Nicht nur auf das Ökosystem Wald hat zu viel Stickstoff negative Auswirkungen. Auch das Trinkwasser ist durch die Düngung der Felder gefährdet. Fast die Hälfte des Trinkwassers (44 Prozent) wird in NRW aus dem Grundwasser gewonnen. Ein Fachbericht des Landesamts für Natur, Umwelt und Verbraucherschutz NRW (Lanuv) aus dem Jahr 2015 sagt aus, dass in NRW derzeit etwa 40 Prozent des Grundwasservolumens in einem schlechten Zustand sei. Grund dafür ist eine zu hohe Belastung durch Nitrat, das aus Stickstoff entsteht. In Gebieten mit Ackernutzung erreichten laut der Lanuv- Gutachten die aktuellen Nitratkonzentrationen im oberflächennahen Grundwasser Spitzenwerte. Grundwassermessstellen unter Ackerland-Einfluss mit einer Nitratkonzentration von mehr als 180 Milligramm pro Liter befänden sich unter anderem in den Kreisen Kleve, Neuss, Viersen, Wesel und Düren.

- **Fragen**
- A) Stimmen diese Aussagen mit dem Text zur Nitratbelastung überein? (i) In NRW wird fast die Hälfte des Trinkwassers aus Grundwasser gewonnen. (ii) Laut dem Lanuv-Fachbericht ist etwa 60 Prozent des Grundwasservolumens in NRW in einem schlechten Zustand. (iii) Grundwassermessstellen mit mehr als 180 Milligramm Nitrat pro Liter liegen unter anderem im Kreis Wesel.
- B) Führen Sie den Text zur Nitratbelastung nach seinem letzten Satz weiter.
Die Daten haben mit dem Text zur Nitratbelastung nichts zu tun.

- **Erfasste Daten**
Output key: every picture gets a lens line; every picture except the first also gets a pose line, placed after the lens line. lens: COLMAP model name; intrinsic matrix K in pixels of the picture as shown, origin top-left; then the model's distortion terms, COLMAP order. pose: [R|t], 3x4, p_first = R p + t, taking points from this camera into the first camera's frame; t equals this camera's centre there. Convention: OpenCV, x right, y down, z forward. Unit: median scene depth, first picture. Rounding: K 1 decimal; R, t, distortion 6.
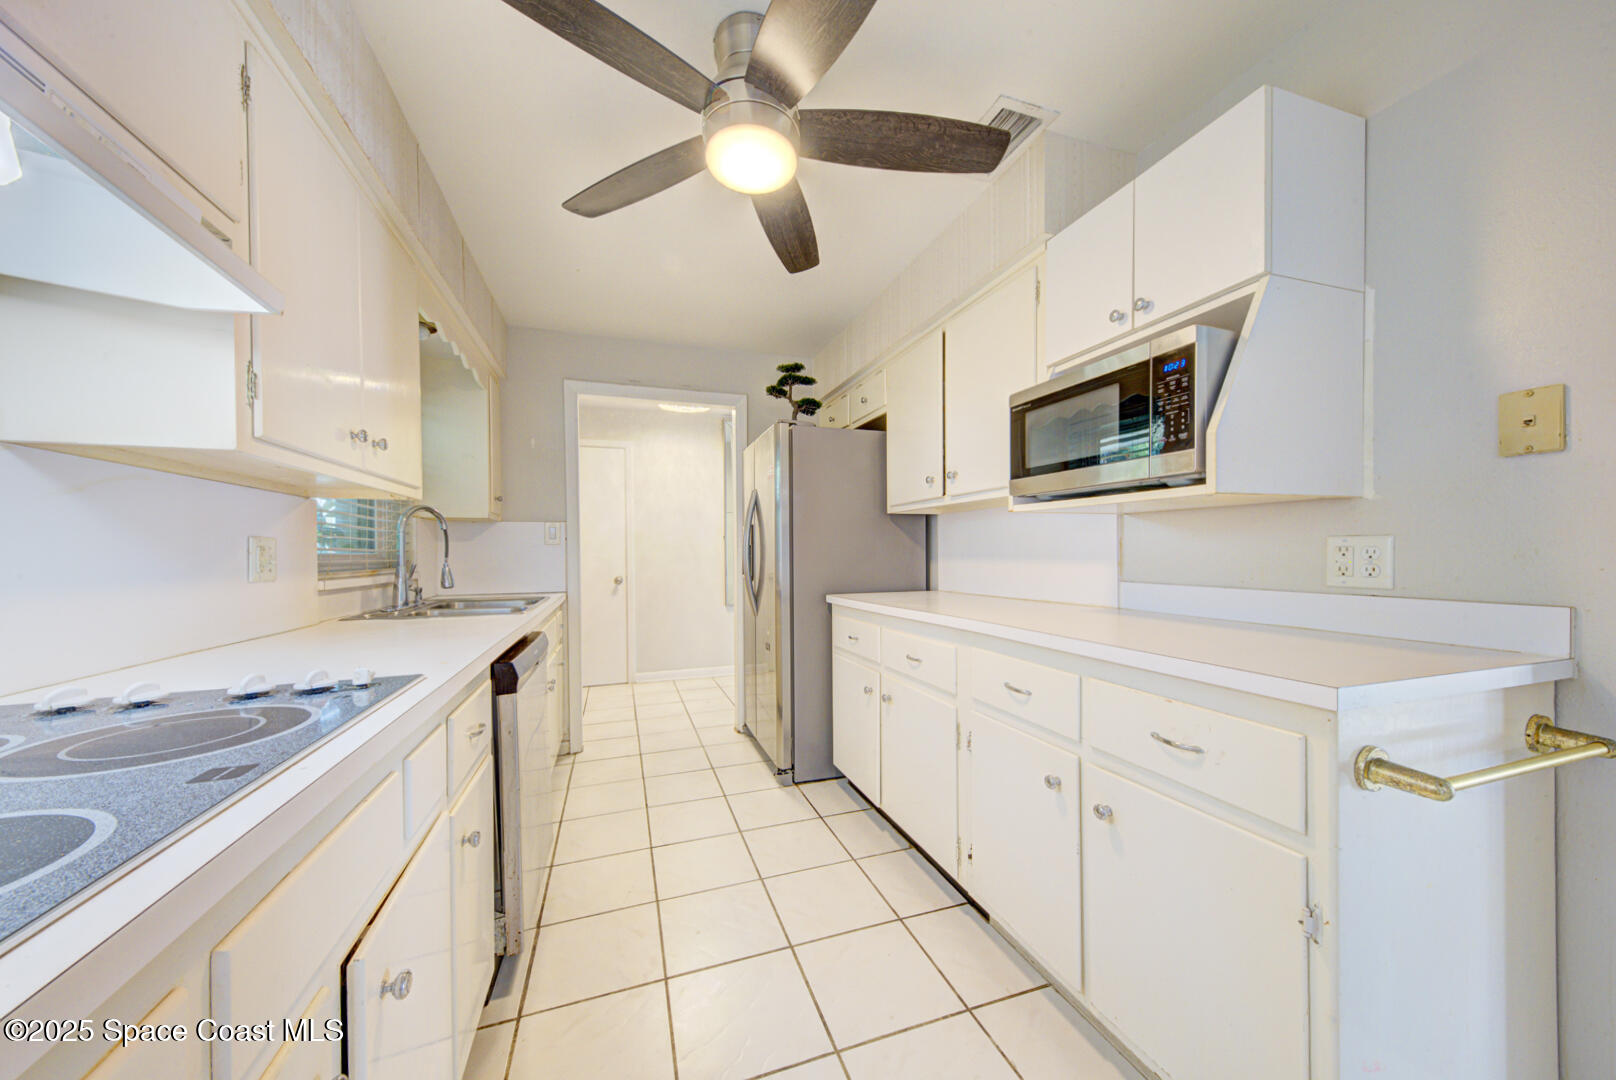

- **Antworten**
- A)
(i) Ja: „Fast die Hälfte des Trinkwassers (44 Prozent) wird in NRW aus dem Grundwasser gewonnen.“
(ii) Nein: „etwa 40 Prozent des Grundwasservolumens in einem schlechten Zustand“
(iii) Ja: „unter anderem in den Kreisen Kleve, Neuss, Viersen, Wesel und Düren“

- B)
Die Stadtwerke Kleve haben mit zu hohen Nitratwerten keine Probleme. Das sagt Diplom-Ingenieur Arnold Lamers, Bereichsleiter bei den Stadtwerken. "Wir untersuchen nicht nur das Wasser in den Brunnen, sondern auch das oberflächennahe Grundwasser seit mehreren Jahren. Die Nitratkonzentration stagniert und liegt zwischen 40 und 42 Milligramm je Liter", sagt der Experte. 50 Milligramm sind erlaubt.

Kreislandwirt Josef Peters bestreitet nicht, dass die Eutrophierung der Wälder aufgrund von zu viel Stickstoff in der Luft forciert wird. Die Bauern seien jedoch nur zu einem Bruchteil dafür verantwortlich, so Peters. Zudem dürfe die Gülle nach der neuen Düngemittelverordnung demnächst nicht mehr nach oben ausgebracht werden. "Mit neuen Geräten wird der Boden eingeritzt und der Dünger dort eingebracht, damit kein Ammoniak freigesetzt werden kann", sagt Peters. Das Problem sei bekannt, so der Landwirt, man tue alles dafür, um die Situation zu verbessern. "Im Kreis sind schon Millionen Euro ausgegeben worden, um die Gülle bodennah auszubringen", betont der Kreislandwirt.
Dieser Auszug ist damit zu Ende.